1 Variability and heterogeneity in high-dimensional data

Individual diversity and variability is one of the most complex issues to deal within high-dimensional studies of large populations, as the ones currently performed in biomedical analyses using omic technologies. DECO is a method that combines two main computational procedures: (i) a Recurrent-sampling Differential Analysis (RDA) that performs combinatorial sampling without replacement to select multiple sample subsets followed by a differential analysis (LIMMA); and (ii) a Non-Symmetrical Correspondence Analysis (NSCA) on differential events, which would improve the characterization and assigment of features and samples in a common multidimensional space. This second step combines in a single statistic (h-statistic) both the feature-sample changes detected and the predictor-response information provided by NSCA.

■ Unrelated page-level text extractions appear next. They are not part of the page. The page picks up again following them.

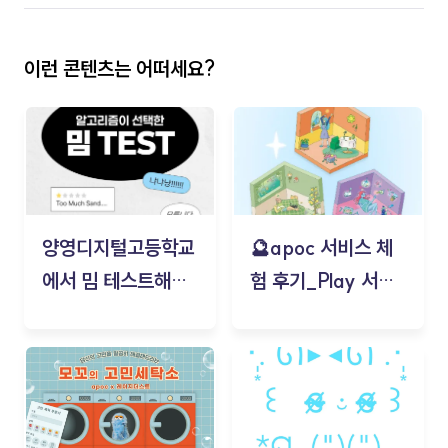
이런 콘텐츠는 어떠세요?
양영디지털고등학교
🔮apoc 서비스 체
에서 밈 테스트해보
험 후기_Play 서비
기!
스(무드룸 테스트) -
김태현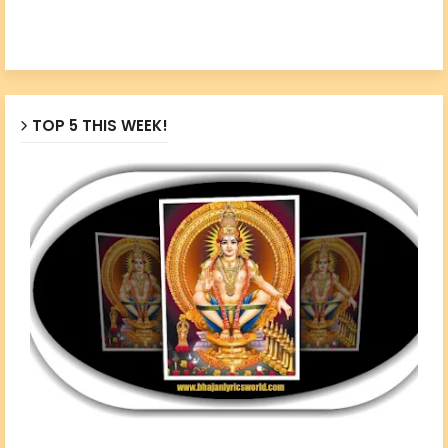
TOP 5 THIS WEEK!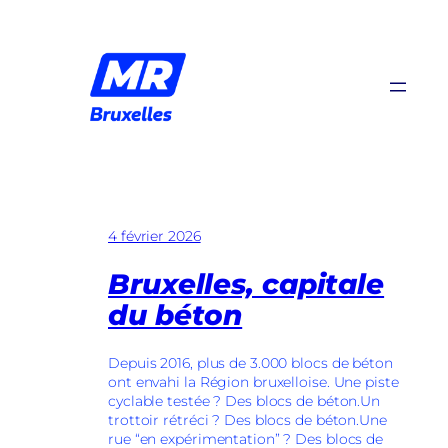
Aller
au
contenu
4 février 2026
Bruxelles, capitale
du béton
Depuis 2016, plus de 3.000 blocs de béton
ont envahi la Région bruxelloise. Une piste
cyclable testée ? Des blocs de béton.Un
trottoir rétréci ? Des blocs de béton.Une
rue “en expérimentation” ? Des blocs de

The statistical procedure followed in both parts of the method are detailed in the original publication [1], but this brief vignette explains how to use DECO to analyze multidimensional datasets that may include heterogeneous samples. The aim is to improve characterization and stratification of complex sample series, mostly focusing on large patient cohorts, where the existence of outlier or mislabeled samples is quite possible.

Thus, DECO can reveal exclusive associations between features and samples based in specific differential signal and provide a better way for the stratifycation of populations using multidimensional large-scale data. The method could be applied to data derived from different omic technologies since LIMMA has been demonstrated to be applicable to non-transcriptomic data. Along the vignette, we used genome-wide expression data obtained with microarrays or with RNA-seq (either for genes, miRNAs, ncRNAs, etc).